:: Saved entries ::
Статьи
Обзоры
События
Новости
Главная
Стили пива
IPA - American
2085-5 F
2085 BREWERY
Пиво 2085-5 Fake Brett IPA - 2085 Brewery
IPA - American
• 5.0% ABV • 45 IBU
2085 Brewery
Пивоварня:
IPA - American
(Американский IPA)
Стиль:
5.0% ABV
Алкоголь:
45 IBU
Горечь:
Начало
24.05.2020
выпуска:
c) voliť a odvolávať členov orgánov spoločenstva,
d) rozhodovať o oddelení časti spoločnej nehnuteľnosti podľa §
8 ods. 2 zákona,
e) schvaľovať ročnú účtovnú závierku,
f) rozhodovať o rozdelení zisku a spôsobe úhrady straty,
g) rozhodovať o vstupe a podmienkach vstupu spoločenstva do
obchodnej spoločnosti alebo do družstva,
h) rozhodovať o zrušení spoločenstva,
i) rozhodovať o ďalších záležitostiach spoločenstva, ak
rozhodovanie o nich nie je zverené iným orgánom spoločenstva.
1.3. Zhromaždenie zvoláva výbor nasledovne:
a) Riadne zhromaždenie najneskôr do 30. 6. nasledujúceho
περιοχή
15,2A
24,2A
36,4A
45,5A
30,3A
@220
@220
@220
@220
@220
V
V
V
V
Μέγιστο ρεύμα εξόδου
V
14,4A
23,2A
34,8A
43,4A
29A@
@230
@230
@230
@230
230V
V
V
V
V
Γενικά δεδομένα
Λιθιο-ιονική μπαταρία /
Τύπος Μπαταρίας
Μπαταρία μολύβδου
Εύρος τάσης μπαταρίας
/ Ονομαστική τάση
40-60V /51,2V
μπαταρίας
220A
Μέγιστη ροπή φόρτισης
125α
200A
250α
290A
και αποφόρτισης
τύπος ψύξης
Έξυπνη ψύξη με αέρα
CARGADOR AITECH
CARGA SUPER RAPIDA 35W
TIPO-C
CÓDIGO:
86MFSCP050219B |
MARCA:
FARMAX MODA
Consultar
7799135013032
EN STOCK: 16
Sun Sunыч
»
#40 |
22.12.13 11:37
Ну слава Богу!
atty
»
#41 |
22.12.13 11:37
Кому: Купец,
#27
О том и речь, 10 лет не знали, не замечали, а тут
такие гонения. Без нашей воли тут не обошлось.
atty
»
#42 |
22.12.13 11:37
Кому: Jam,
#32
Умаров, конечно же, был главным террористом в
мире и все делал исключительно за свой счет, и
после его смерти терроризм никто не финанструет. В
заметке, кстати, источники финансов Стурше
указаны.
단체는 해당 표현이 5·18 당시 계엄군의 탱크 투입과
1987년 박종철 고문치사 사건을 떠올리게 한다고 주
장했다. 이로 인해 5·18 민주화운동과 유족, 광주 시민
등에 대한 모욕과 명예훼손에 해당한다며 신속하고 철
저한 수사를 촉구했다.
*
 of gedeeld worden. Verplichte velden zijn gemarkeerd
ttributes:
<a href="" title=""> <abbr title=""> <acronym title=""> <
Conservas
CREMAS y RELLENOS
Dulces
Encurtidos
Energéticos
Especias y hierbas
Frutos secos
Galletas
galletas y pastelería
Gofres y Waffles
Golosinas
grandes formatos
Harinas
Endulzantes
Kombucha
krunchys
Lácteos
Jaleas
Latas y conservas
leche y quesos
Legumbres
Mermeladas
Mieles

:: What to produce ::
Every record above should be copied exactly.

:: Expected answer ::
Статьи
Обзоры
События
Новости
Главная
Стили пива
IPA - American
2085-5 F
2085 BREWERY
Пиво 2085-5 Fake Brett IPA - 2085 Brewery
IPA - American
• 5.0% ABV • 45 IBU
2085 Brewery
Пивоварня:
IPA - American
(Американский IPA)
Стиль:
5.0% ABV
Алкоголь:
45 IBU
Горечь:
Начало
24.05.2020
выпуска:
c) voliť a odvolávať členov orgánov spoločenstva,
d) rozhodovať o oddelení časti spoločnej nehnuteľnosti podľa §
8 ods. 2 zákona,
e) schvaľovať ročnú účtovnú závierku,
f) rozhodovať o rozdelení zisku a spôsobe úhrady straty,
g) rozhodovať o vstupe a podmienkach vstupu spoločenstva do
obchodnej spoločnosti alebo do družstva,
h) rozhodovať o zrušení spoločenstva,
i) rozhodovať o ďalších záležitostiach spoločenstva, ak
rozhodovanie o nich nie je zverené iným orgánom spoločenstva.
1.3. Zhromaždenie zvoláva výbor nasledovne:
a) Riadne zhromaždenie najneskôr do 30. 6. nasledujúceho
περιοχή
15,2A
24,2A
36,4A
45,5A
30,3A
@220
@220
@220
@220
@220
V
V
V
V
Μέγιστο ρεύμα εξόδου
V
14,4A
23,2A
34,8A
43,4A
29A@
@230
@230
@230
@230
230V
V
V
V
V
Γενικά δεδομένα
Λιθιο-ιονική μπαταρία /
Τύπος Μπαταρίας
Μπαταρία μολύβδου
Εύρος τάσης μπαταρίας
/ Ονομαστική τάση
40-60V /51,2V
μπαταρίας
220A
Μέγιστη ροπή φόρτισης
125α
200A
250α
290A
και αποφόρτισης
τύπος ψύξης
Έξυπνη ψύξη με αέρα
CARGADOR AITECH
CARGA SUPER RAPIDA 35W
TIPO-C
CÓDIGO:
86MFSCP050219B |
MARCA:
FARMAX MODA
Consultar
7799135013032
EN STOCK: 16
Sun Sunыч
»
#40 |
22.12.13 11:37
Ну слава Богу!
atty
»
#41 |
22.12.13 11:37
Кому: Купец,
#27
О том и речь, 10 лет не знали, не замечали, а тут
такие гонения. Без нашей воли тут не обошлось.
atty
»
#42 |
22.12.13 11:37
Кому: Jam,
#32
Умаров, конечно же, был главным террористом в
мире и все делал исключительно за свой счет, и
после его смерти терроризм никто не финанструет. В
заметке, кстати, источники финансов Стурше
указаны.
단체는 해당 표현이 5·18 당시 계엄군의 탱크 투입과
1987년 박종철 고문치사 사건을 떠올리게 한다고 주
장했다. 이로 인해 5·18 민주화운동과 유족, 광주 시민
등에 대한 모욕과 명예훼손에 해당한다며 신속하고 철
저한 수사를 촉구했다.
*
 of gedeeld worden. Verplichte velden zijn gemarkeerd
ttributes:
<a href="" title=""> <abbr title=""> <acronym title=""> <
Conservas
CREMAS y RELLENOS
Dulces
Encurtidos
Energéticos
Especias y hierbas
Frutos secos
Galletas
galletas y pastelería
Gofres y Waffles
Golosinas
grandes formatos
Harinas
Endulzantes
Kombucha
krunchys
Lácteos
Jaleas
Latas y conservas
leche y quesos
Legumbres
Mermeladas
Mieles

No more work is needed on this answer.